Le risque Industriel de Transport de Marchandises Dangereuses

Il y a un risque de Transport de Marchandise Dangereuse (TMD) au niveau de la Barre-de-Monts car il y a un axe routier principal passant du sud au nord de la commune allant jusqu'à l'île de Noirmoutier. Il n'y a aucun risque de TMD par voie ferrée car aucun axe ferroviaire ne traverse la commune, de même aucun risque lié au gaz car il n'y aucune conduite de gaz sur la commune.
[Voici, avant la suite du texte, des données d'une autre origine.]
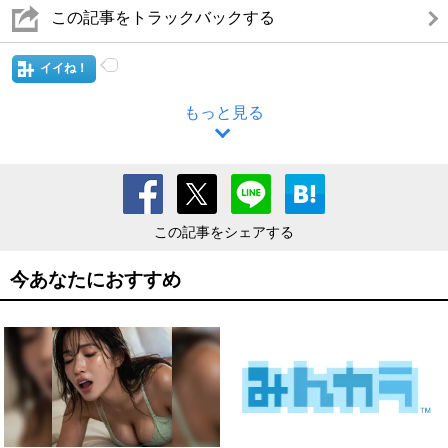
この記事をトラックバックする
イイね！
もっと見る
この記事をシェアする
今あなたにおすすめ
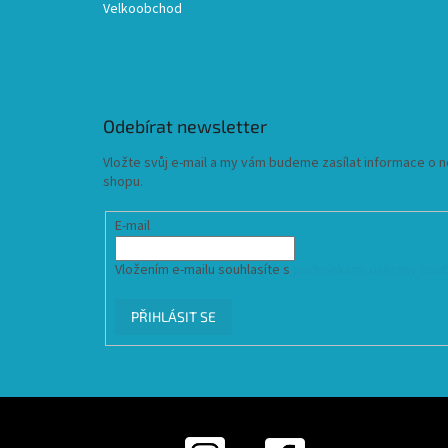
Velkoobchod
Odebírat newsletter
Vložte svůj e-mail a my vám budeme zasílat informace o
shopu.
E-mail
Vložením e-mailu souhlasíte s
podmínkami ochrany osob
PŘIHLÁSIT SE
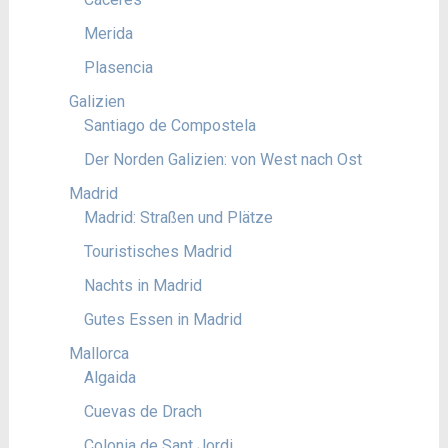
Merida
Plasencia
Galizien
Santiago de Compostela
Der Norden Galizien: von West nach Ost
Madrid
Madrid: Straßen und Plätze
Touristisches Madrid
Nachts in Madrid
Gutes Essen in Madrid
Mallorca
Algaida
Cuevas de Drach
Colonia de Sant Jordi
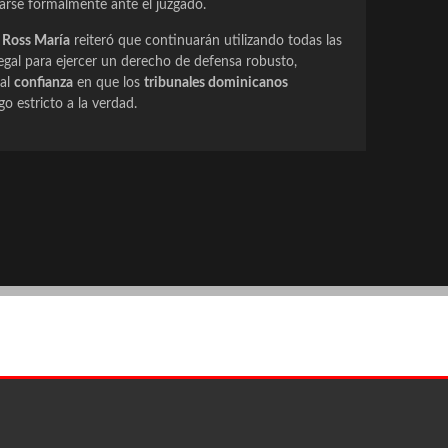
arse formalmente ante el juzgado.
 Ross María
reiteró que continuarán utilizando todas las
egal para ejercer un derecho de defensa robusto,
tal
confianza
en que los
tribunales dominicanos
o estricto a la verdad.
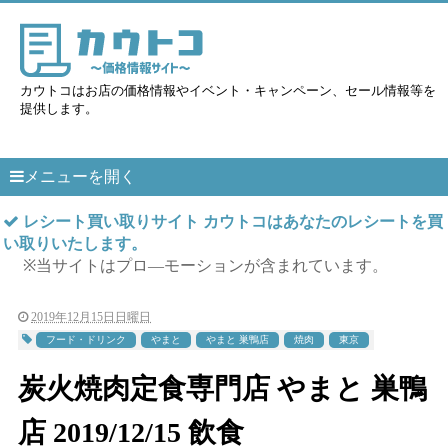
カウトコはお店の価格情報やイベント・キャンペーン、セール情報等を
提供します。
メニューを開く
レシート買い取りサイト カウトコはあなたのレシートを買
い取りいたします。
※当サイトはプロ―モーションが含まれています。
2019年12月15日日曜日
フード・ドリンク
やまと
やまと 巣鴨店
焼肉
東京
炭火焼肉定食専門店 やまと 巣鴨
店 2019/12/15 飲食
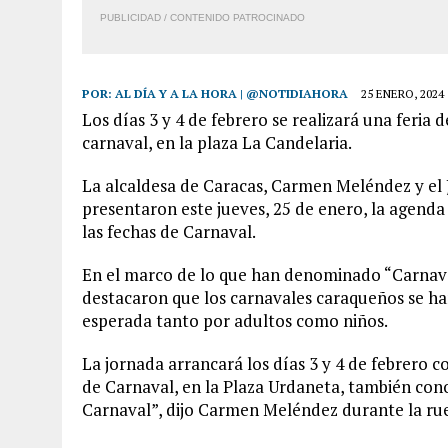
PUBLICIDAD / CONTENIDO PATROCINADO
POR:
AL DÍA Y A LA HORA | @NOTIDIAHORA
25 ENERO, 2024
Los días 3 y 4 de febrero se realizará una feria
carnaval, en la plaza La Candelaria.
La alcaldesa de Caracas, Carmen Meléndez y el
presentaron este jueves, 25 de enero, la agenda
las fechas de Carnaval.
En el marco de lo que han denominado “Carnav
destacaron que los carnavales caraqueños se han
esperada tanto por adultos como niños.
La jornada arrancará los días 3 y 4 de febrero 
de Carnaval, en la Plaza Urdaneta, también cono
Carnaval”, dijo Carmen Meléndez durante la rue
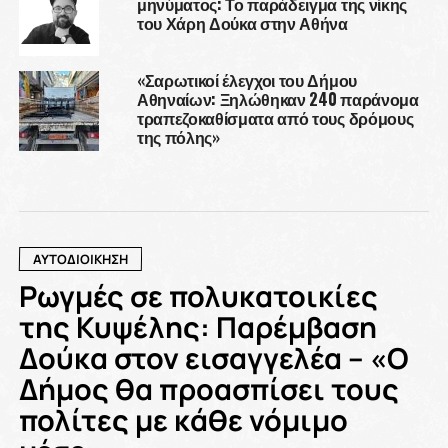
μηνύματος: Το παράδειγμα της νίκης
του Χάρη Δούκα στην Αθήνα
«Σαρωτικοί έλεγχοι του Δήμου
Αθηναίων: Ξηλώθηκαν 240 παράνομα
τραπεζοκαθίσματα από τους δρόμους
της πόλης»
ΑΥΤΟΔΙΟΙΚΗΣΗ
Ρωγμές σε πολυκατοικίες
της Κυψέλης: Παρέμβαση
Δούκα στον εισαγγελέα – «Ο
Δήμος θα προασπίσει τους
πολίτες με κάθε νόμιμο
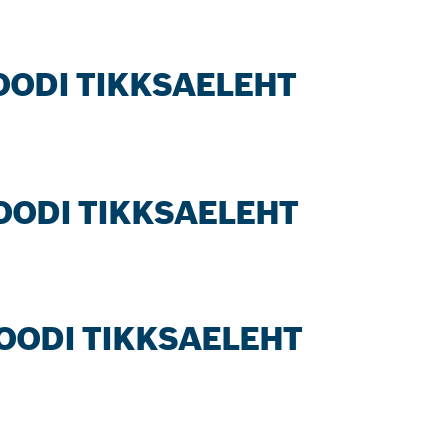
WOODI TIKKSAELEHT
WOODI TIKKSAELEHT
WOODI TIKKSAELEHT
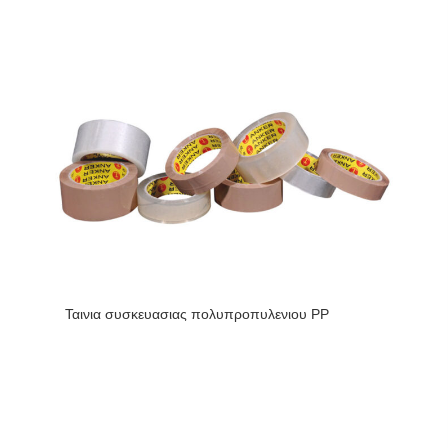
Ταινια συσκευασιας πολυπροπυλενιου PP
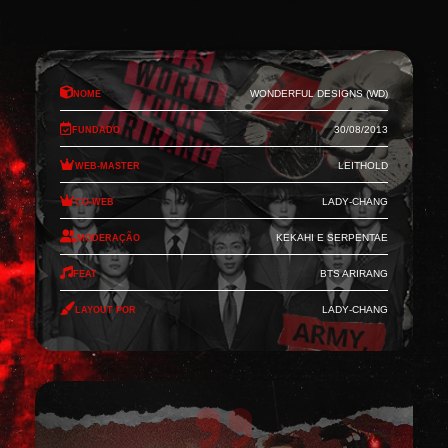
Nome
Wonderful Designs (WD)
Fundado
30/08/2013
Web-Master
Leithold
Co-Web
Lady-Chang
Moderação
Kekahi e Serpentae
Feat
BTS Arirang
Layout por
Lady-Chang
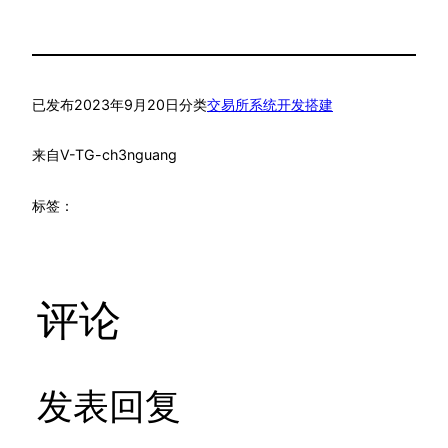
已发布
2023年9月20日
分类
交易所系统开发搭建
来自
V-TG-ch3nguang
标签：
评论
发表回复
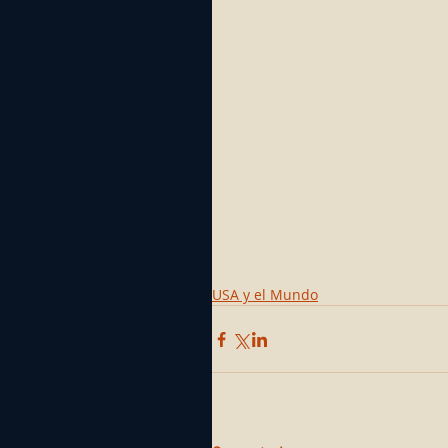
USA y el Mundo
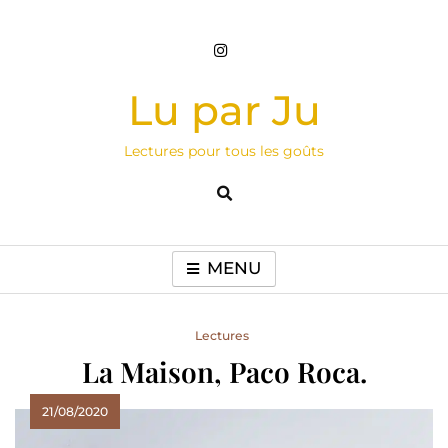
Skip
to
content
Lu par Ju
Lectures pour tous les goûts
MENU
Lectures
La Maison, Paco Roca.
21/08/2020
La zone d'étude est éloignée de l'axe routier principal donc il n'y a pas de risque de TMD à prendre en compte dans notre étude.


Figure 6 : Risque industriel TMD
(var.sit.gouv.fr)

Bibliographie :

1 Arrêté préfectoral n°2011-DDTM /SERN n°029 de prêscription du Plan de Prévention des Risques naturels  prévisibles littoraux des communes de La Barre-de-Monts, Beauvoir-sur-Mer et Bouin, janvier 2011.

2 Portail de communication des risques majeurs, Ma commune face au risque,
<
http://macommune.prim.net/ >
Consulté le 19/02/2013 

3 Dossier départemental des risques majeurs en Vendée, Préfecture de Vendée, 2012.